WHAT TO PRODUCE: Tally the lines of the data below that contain the string "called". Give the tally and nothing else.

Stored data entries
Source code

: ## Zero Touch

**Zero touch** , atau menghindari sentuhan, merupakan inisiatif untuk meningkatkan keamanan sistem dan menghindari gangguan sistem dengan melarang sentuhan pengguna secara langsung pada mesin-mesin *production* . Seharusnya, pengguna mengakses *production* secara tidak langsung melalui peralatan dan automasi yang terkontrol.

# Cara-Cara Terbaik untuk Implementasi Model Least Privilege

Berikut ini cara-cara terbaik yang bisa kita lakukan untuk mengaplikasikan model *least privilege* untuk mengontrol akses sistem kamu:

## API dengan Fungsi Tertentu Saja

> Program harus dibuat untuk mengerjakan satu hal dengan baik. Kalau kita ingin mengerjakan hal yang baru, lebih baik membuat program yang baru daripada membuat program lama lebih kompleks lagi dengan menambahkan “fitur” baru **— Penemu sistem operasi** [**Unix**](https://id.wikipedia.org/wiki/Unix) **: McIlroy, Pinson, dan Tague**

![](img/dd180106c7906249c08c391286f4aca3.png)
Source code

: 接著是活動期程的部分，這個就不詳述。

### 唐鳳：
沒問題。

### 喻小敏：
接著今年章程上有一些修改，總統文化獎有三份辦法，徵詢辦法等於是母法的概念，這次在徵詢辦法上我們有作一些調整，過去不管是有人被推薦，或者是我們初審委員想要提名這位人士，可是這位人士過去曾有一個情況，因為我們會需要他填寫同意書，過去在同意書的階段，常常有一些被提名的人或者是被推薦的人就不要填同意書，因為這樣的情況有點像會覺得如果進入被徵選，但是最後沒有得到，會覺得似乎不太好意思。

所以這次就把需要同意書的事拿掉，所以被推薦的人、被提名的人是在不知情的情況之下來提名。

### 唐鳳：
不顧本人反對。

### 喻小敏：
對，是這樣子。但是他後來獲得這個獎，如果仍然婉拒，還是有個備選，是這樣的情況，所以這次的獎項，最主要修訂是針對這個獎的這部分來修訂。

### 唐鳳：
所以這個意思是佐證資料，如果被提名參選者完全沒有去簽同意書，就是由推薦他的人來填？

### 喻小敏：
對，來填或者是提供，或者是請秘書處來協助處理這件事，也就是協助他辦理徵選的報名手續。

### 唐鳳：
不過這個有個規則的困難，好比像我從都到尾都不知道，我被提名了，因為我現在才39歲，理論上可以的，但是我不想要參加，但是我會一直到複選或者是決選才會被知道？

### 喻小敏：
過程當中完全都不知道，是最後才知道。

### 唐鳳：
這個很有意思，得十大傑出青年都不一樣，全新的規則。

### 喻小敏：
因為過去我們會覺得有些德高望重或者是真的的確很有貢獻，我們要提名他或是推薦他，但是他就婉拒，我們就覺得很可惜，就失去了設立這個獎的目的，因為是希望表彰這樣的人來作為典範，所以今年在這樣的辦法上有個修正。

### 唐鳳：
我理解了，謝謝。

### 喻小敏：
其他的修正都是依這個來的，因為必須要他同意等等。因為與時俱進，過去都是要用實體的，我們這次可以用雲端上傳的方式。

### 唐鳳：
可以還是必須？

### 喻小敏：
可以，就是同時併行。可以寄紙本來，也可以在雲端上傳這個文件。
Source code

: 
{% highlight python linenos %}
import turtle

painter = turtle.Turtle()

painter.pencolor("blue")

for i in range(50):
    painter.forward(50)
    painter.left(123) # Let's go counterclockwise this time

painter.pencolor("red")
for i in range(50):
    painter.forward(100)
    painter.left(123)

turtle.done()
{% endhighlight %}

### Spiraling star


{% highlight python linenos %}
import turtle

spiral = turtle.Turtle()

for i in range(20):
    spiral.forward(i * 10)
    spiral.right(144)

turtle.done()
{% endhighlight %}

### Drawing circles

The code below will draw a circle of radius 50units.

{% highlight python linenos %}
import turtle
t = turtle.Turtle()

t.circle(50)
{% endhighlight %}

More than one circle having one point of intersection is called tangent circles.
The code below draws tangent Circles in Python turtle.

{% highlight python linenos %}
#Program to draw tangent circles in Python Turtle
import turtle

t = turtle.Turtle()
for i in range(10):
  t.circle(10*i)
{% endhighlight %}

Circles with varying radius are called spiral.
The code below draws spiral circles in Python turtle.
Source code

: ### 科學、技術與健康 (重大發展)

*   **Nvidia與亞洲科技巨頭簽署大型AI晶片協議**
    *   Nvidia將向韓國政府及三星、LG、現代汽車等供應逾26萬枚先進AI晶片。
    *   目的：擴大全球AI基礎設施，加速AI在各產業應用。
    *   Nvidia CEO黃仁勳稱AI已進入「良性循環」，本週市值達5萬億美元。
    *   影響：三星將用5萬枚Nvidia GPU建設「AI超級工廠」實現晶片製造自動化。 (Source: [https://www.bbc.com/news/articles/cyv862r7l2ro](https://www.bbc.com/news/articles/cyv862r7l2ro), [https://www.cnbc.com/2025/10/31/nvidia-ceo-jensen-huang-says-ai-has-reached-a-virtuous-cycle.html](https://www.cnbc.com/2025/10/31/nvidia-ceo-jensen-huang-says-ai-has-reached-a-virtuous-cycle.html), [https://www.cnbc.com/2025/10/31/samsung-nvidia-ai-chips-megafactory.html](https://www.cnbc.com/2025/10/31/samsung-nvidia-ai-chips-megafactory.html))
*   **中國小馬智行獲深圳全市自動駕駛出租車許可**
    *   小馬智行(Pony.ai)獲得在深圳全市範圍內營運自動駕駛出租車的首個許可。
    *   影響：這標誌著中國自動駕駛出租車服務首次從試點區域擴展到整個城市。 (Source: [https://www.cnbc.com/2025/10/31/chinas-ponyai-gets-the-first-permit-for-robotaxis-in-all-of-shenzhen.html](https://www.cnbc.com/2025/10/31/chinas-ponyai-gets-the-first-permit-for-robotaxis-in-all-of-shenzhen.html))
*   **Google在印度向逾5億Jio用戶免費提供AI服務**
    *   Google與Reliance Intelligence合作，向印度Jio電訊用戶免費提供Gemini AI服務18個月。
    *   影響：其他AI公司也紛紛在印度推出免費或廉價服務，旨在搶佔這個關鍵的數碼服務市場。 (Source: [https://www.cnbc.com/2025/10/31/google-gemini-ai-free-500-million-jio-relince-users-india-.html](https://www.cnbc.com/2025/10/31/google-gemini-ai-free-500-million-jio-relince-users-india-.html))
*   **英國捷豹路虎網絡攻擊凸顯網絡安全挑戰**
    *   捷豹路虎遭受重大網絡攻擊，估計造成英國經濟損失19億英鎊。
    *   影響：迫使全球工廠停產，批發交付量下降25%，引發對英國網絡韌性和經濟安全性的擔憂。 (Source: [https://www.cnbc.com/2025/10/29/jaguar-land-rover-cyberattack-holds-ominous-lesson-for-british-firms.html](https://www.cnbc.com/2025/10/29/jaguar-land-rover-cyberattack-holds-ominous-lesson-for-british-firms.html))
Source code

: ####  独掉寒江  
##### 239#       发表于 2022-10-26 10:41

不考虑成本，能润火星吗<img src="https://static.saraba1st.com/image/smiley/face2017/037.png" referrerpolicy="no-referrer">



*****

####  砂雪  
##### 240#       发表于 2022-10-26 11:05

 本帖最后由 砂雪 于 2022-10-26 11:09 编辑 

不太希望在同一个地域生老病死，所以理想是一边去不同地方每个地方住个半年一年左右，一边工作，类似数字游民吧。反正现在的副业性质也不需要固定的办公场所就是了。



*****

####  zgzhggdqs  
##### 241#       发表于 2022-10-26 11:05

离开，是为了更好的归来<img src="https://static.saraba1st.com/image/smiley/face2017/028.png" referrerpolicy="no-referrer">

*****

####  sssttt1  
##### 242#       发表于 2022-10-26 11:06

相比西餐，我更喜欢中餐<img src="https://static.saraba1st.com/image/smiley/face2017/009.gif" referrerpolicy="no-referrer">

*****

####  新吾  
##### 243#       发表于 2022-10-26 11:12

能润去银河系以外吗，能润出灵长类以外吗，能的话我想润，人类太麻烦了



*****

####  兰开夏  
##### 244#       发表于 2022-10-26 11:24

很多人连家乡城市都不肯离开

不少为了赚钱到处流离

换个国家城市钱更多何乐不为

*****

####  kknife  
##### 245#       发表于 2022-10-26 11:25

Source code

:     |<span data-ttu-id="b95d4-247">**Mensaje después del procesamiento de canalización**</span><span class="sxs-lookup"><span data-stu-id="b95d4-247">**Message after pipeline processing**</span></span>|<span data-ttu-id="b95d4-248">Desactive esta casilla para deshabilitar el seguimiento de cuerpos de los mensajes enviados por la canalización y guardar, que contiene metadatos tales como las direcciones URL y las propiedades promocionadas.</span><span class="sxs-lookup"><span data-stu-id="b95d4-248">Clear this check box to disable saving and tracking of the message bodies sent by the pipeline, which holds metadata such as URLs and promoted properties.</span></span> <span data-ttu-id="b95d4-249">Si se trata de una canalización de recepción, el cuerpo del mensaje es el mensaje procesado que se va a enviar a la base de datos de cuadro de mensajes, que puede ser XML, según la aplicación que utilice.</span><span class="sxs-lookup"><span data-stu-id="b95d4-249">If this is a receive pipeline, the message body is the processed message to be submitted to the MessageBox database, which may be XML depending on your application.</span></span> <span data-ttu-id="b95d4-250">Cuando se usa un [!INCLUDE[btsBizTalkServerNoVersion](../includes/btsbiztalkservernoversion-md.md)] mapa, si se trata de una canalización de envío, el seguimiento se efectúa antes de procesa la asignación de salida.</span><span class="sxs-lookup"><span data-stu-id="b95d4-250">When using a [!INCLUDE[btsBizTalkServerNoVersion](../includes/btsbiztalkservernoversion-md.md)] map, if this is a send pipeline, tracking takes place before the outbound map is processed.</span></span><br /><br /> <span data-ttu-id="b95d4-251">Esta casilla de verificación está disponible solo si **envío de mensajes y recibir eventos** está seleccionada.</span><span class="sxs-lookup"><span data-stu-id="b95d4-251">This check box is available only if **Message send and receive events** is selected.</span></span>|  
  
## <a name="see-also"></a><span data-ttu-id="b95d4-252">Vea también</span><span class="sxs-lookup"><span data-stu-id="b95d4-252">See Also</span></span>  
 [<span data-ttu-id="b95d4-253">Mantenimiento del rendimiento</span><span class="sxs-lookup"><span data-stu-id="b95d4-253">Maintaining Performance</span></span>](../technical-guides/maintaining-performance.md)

RESPONSE TO THE EXERCISE: 2